Malum, artık her mekan ucundan azıcık “meyhaneleşiyor”.
Çünkü meyhane ruhunun özeti belli: Biraz keder, bol coşku, dibine kadar efkar...
“Hepsi bir arada” ruhu yani. Her zaman bu topraklarda iş yapar.
Hele ki şu nereye
doğru yol aldığı bilinmeyen belirsiz vaziyetlerde...
Beyoğlu’nun kıyısında dolanılan en yeni yerlerden bir diğeri ise People.
InterContinental Oteli’nin hemen altında.
Onda da “ucundan azıcık” meyhane havası var.
Kabare ve
müzikholle karıştırılmış bir hava.
Sahnesindeki geçit töreni ışıltılı: Nükhet Duru’lar, Cenk Eren’ler...
Şık masalarının
yanında Gaziantep’te
özel olarak yaptırılmış
bakır işi içki kovaları
dikkat çekici.
Menüde ise yok yok; Konya’nın etli ekmek diye bilinen pidesi dahi var.
Benim anladığım şu:
Rana’larla,
People’larla, böyle
ufaktan ufaktan
Beyoğlu’nun kıyısında dolanarak yeniden eğlencenin eski
merkezine dönüş yaşanıyor.
Ya da yeni bir merkez yaratılıyor.
Neler olacak göreceğiz...
Pandeli 10 Kasım’da
Mısır Çarşısı’nın girişinde yer alan 115 yıllık Pandeli Restoran’ın geri dönüşüne az kaldı. Duyduğuma göre hazırlıklar son aşamada ve açılış 10 Kasım’a yetiştirilmeye çalışılıyor.
Neden 10 Kasım?
Çünkü Atatürk kolağası olduğu dönemde sık sık Pandeli’ye gelirmiş.
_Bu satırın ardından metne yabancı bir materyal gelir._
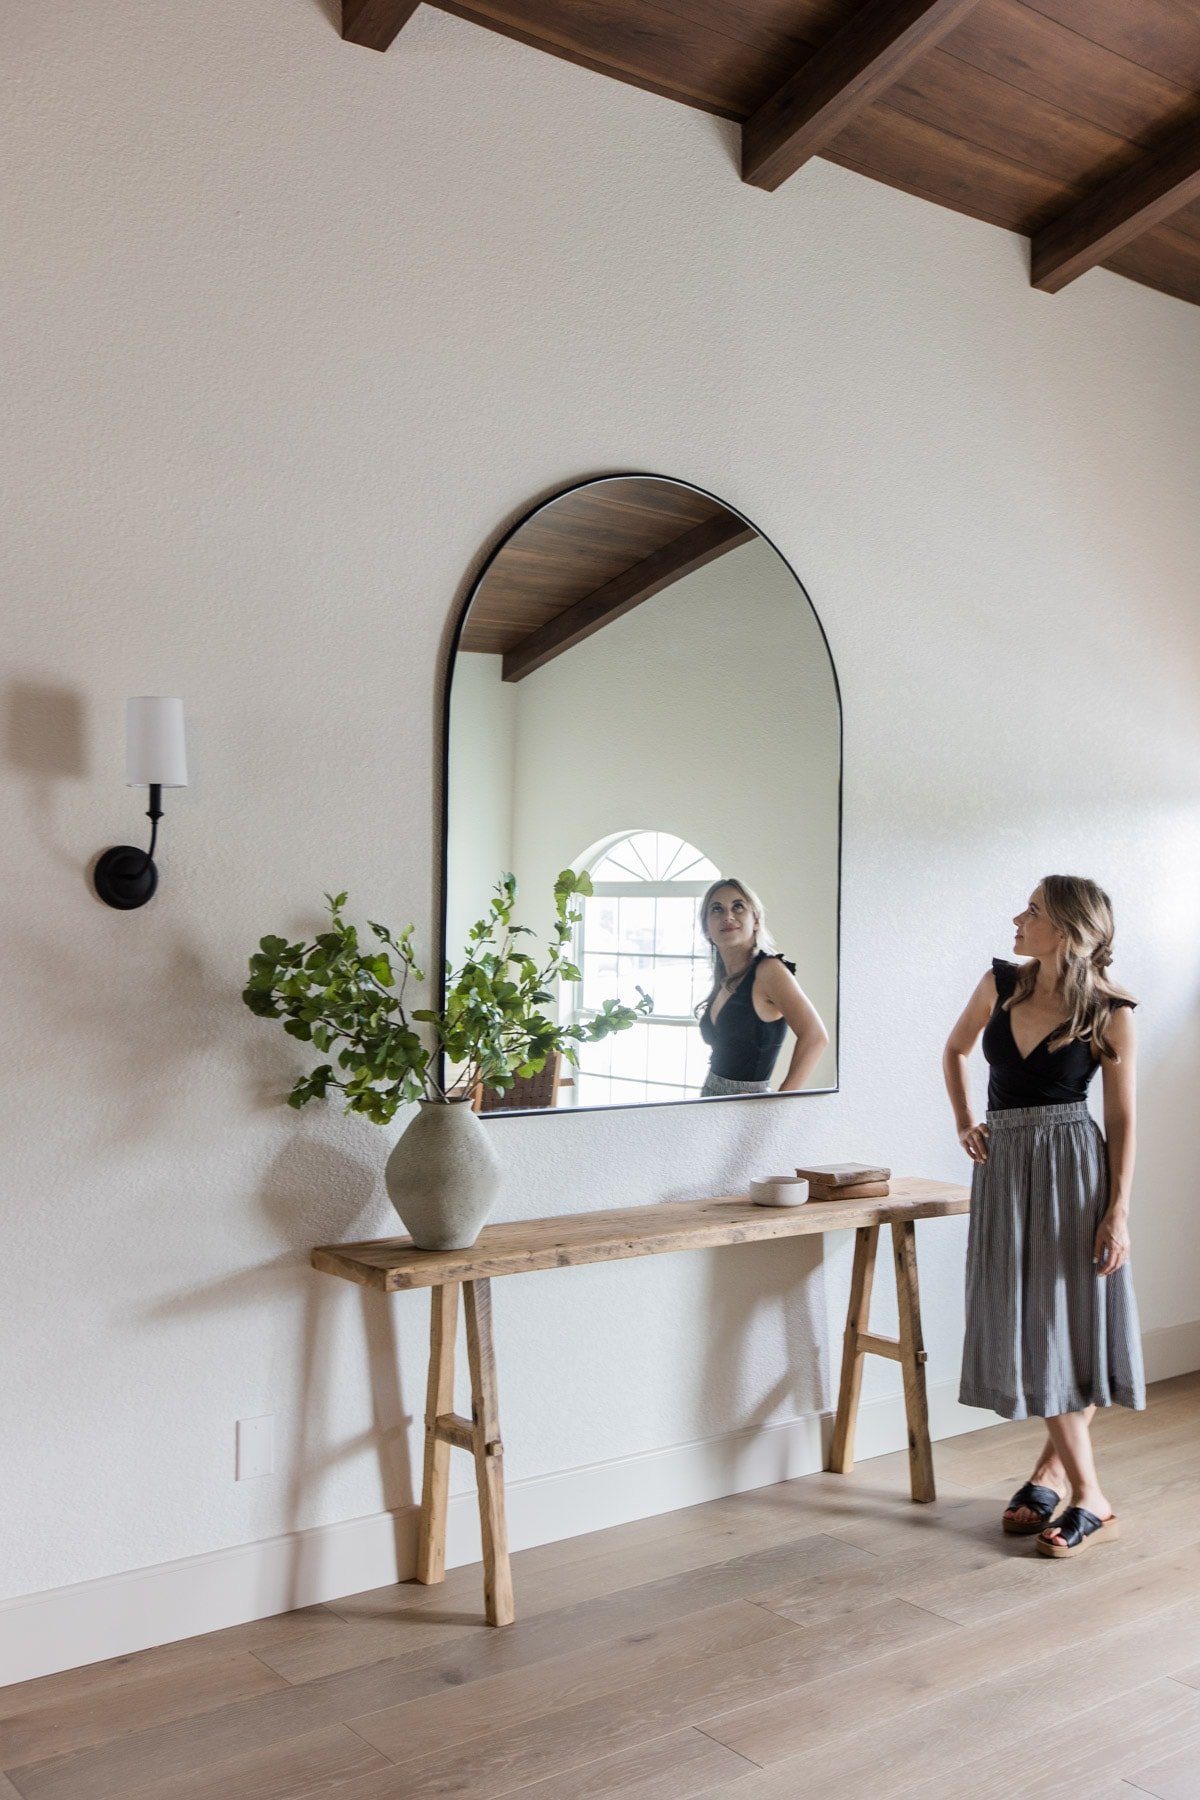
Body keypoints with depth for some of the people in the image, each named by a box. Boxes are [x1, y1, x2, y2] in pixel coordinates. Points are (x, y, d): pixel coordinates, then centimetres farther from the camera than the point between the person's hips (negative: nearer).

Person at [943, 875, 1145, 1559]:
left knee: (1071, 1322, 0)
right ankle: (1059, 1475, 18)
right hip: (1004, 1168, 4)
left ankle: (1067, 1480, 13)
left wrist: (1118, 1209, -10)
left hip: (1072, 1169, -4)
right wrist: (965, 1121, 10)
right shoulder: (1002, 983, 2)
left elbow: (1122, 1117, -6)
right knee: (1026, 1325, 6)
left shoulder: (1109, 1012, -9)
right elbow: (956, 1049, 20)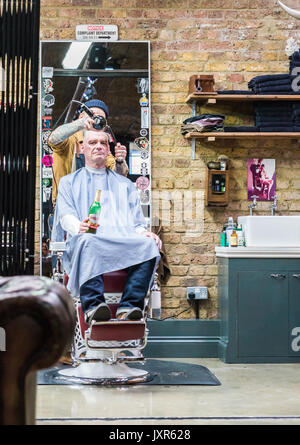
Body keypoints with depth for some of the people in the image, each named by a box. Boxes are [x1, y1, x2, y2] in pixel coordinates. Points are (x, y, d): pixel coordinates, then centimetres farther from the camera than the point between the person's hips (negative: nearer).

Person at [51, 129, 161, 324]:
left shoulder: (125, 184, 32)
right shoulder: (70, 182, 27)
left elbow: (136, 221, 22)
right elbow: (66, 215, 9)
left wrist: (144, 233, -3)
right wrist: (78, 226, -17)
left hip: (124, 244, 2)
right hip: (88, 238, -2)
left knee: (149, 245, -32)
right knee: (87, 242, -40)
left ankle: (129, 306, -42)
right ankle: (93, 306, -51)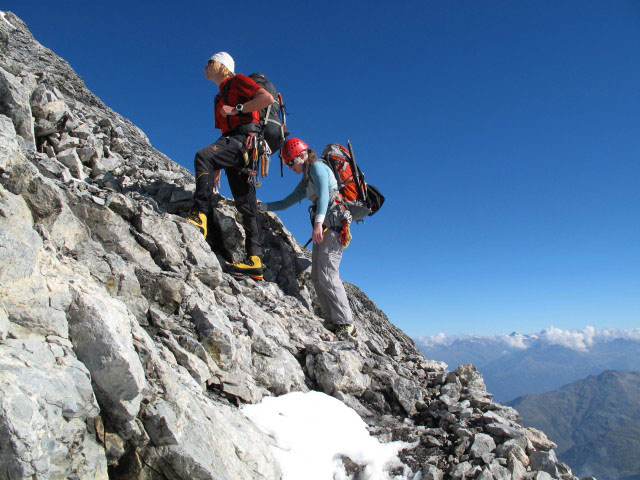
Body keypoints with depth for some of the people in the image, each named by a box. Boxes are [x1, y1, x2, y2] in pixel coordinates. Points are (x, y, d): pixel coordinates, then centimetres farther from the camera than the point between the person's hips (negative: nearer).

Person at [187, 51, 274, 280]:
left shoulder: (238, 81, 8)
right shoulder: (220, 98, 33)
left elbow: (268, 98, -9)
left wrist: (236, 109, -9)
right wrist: (217, 168, 23)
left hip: (246, 139, -8)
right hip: (235, 144, 8)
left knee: (203, 155, -29)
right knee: (245, 204, -3)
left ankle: (200, 214, -35)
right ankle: (254, 261, -8)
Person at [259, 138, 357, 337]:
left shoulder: (317, 166, 0)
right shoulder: (305, 181, 27)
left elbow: (324, 193, -17)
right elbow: (286, 203, 30)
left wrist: (318, 222, -30)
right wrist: (261, 206, 22)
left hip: (332, 222, -10)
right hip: (324, 226, 10)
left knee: (327, 274, -17)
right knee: (317, 277, 3)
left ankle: (346, 324, -16)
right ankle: (332, 321, 2)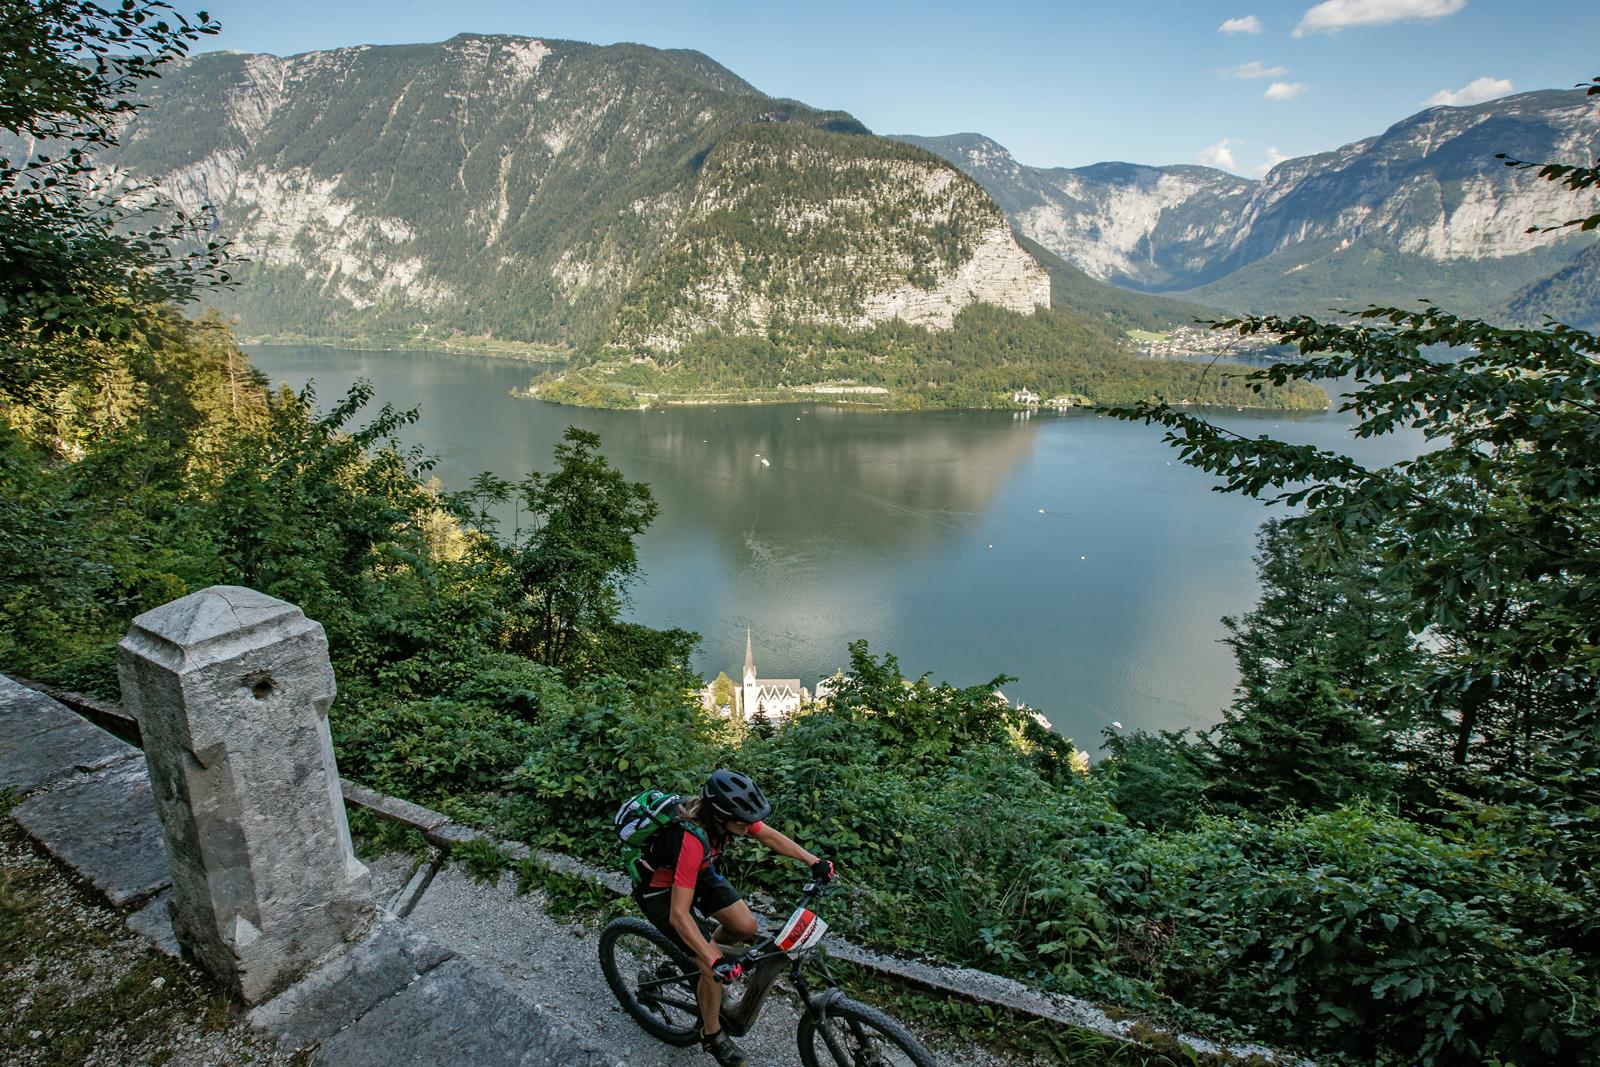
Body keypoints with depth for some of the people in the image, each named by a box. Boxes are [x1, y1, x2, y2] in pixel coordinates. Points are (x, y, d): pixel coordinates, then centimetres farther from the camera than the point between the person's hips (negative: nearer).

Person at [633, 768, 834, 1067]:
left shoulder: (729, 813, -22)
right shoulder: (692, 840, -41)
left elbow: (770, 836, -5)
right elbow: (678, 915, -38)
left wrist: (815, 862, -10)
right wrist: (715, 961, -38)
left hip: (698, 872, 6)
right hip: (660, 889, -6)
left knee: (745, 927, -4)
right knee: (716, 968, -9)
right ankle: (712, 1036, 17)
Bu yüzden Pandeli’nin yeniden doğuşu da bu özel tarihte olsun isteniyor.
Dağılabilirler
Zeynep Ilıcalı, Acun’a içten bir şekilde mutluluklar dileyip dolaylı bir şekilde Şeyma’yla probleminin olmadığını söylediğine göre...
“Şeyma’nın fotoğrafını like’lamışsın, çok ayıp, Zeynep’e bildireceğim” diye diye birbirleri hakkında Insta dedektiflik yapan gündüz kuşağı kadınları da rahatlayıp dağılabilir o halde.
O kavga gösterdi ki...
Hazine’de yaşanan Ufuk Bayraktar olayı gerçekten korkunç.
Olayın mağdurlarının karakolda verdiği ifadeye göre Bayraktar bir anda sinirleniyor ve sonra mekan dışına çıkıyor.
Geri dönüşü ise palayla oluyor!
İlginç bir şey daha var.
O da Bayraktar’ın, “Olay çıkaran ben değildim, arkadaşımdı” açıklaması.
İyi de onca mağdur karakola gidip yalan mı söylüyor?
Bu olayın özeti şu aslında:
◊ Hâlâ mekanlarda nasıl eğlenilir, sosyalleşilir bilmiyoruz.
◊ Aniden sinirlenip saçmalıyoruz.
◊ Güç gösterisi yapmak hoşumuza gidiyor.
Film tavsiyeleri
◊ Gülben ve Erhan’a: Meryl Streep’li Yaşamın Kıyısından Kartpostallar.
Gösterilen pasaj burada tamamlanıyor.